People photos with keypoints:
*****

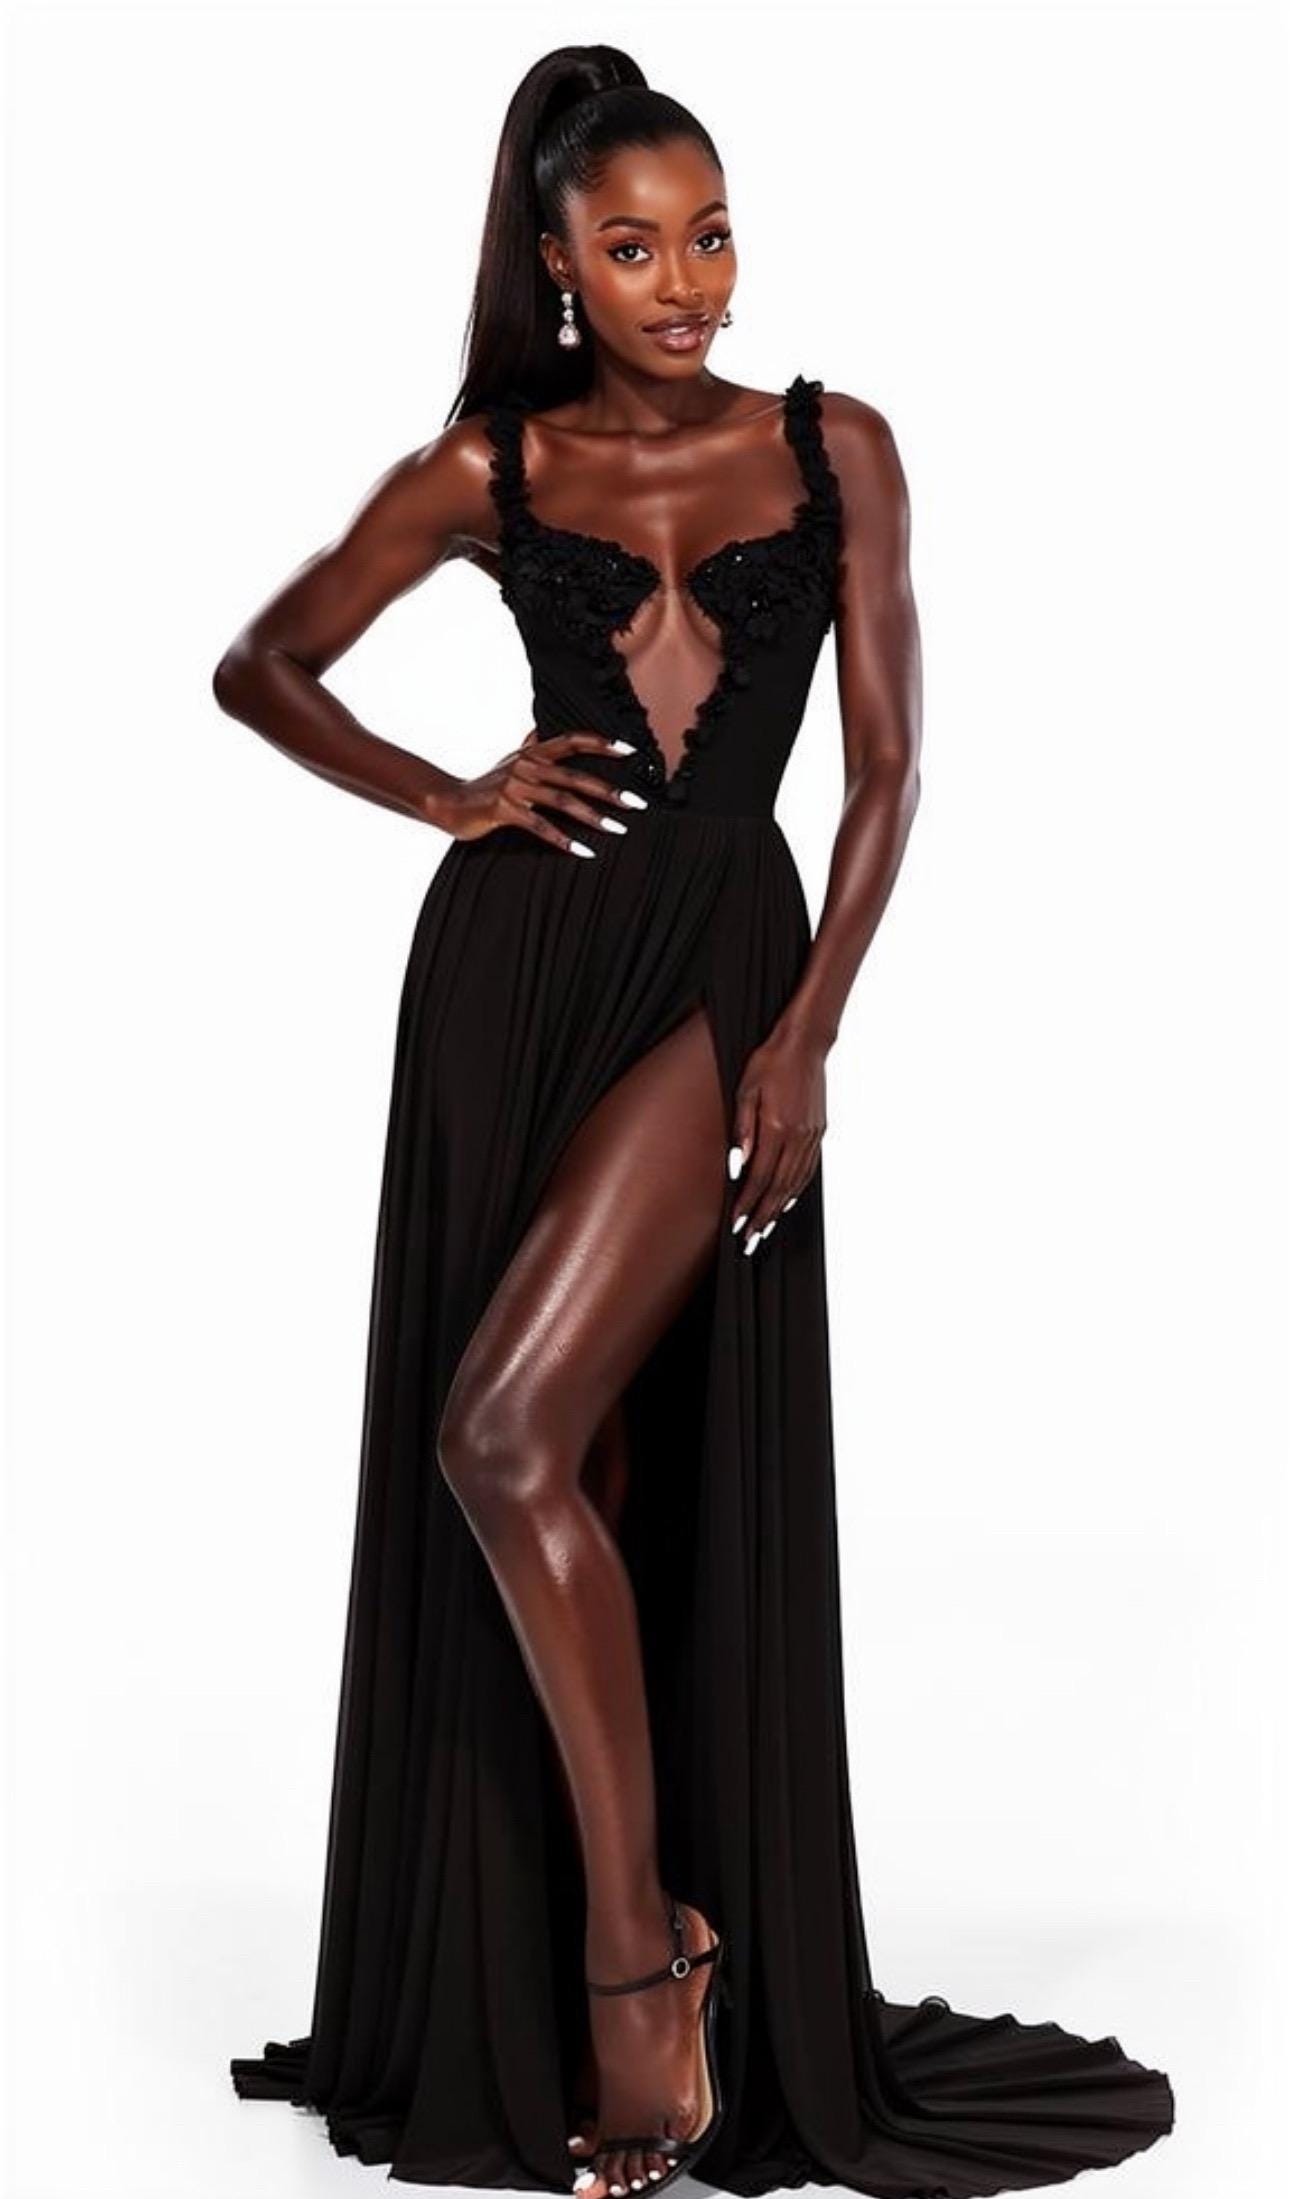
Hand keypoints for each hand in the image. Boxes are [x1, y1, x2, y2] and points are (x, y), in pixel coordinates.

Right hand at [436, 729, 646, 852]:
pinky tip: (584, 852)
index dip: (601, 743)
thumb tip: (542, 726)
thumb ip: (530, 744)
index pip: (572, 740)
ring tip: (617, 829)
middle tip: (637, 803)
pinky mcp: (504, 809)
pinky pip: (540, 826)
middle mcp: (526, 765)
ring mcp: (514, 786)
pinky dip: (564, 840)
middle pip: (575, 776)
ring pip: (562, 801)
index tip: (631, 751)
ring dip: (593, 817)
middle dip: (609, 790)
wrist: (448, 801)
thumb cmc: (484, 783)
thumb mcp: (510, 759)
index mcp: (532, 752)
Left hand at [727, 1029, 826, 1254]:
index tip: (736, 1224)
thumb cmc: (770, 1061)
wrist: (805, 1043)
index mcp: (778, 1127)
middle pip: (779, 1188)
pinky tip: (786, 1202)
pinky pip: (807, 1170)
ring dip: (778, 1209)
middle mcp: (798, 1137)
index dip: (747, 1203)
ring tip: (765, 1230)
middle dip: (762, 1216)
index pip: (760, 1177)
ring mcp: (812, 1136)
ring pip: (795, 1183)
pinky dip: (796, 1191)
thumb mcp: (745, 1089)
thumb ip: (742, 1129)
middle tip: (749, 1240)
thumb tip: (738, 1165)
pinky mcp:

*****

→ Your objective: Wherever the word "middle" turns up in the records, copy out the line it is on.

→ Answer section:
middle tip: (637, 803)
middle mcp: (526, 765)
middle pip: (575, 776)
middle dip: (609, 790)
middle pip: (779, 1188)
middle mcp: (798, 1137)
middle dip: (762, 1216)
middle tip: (749, 1240)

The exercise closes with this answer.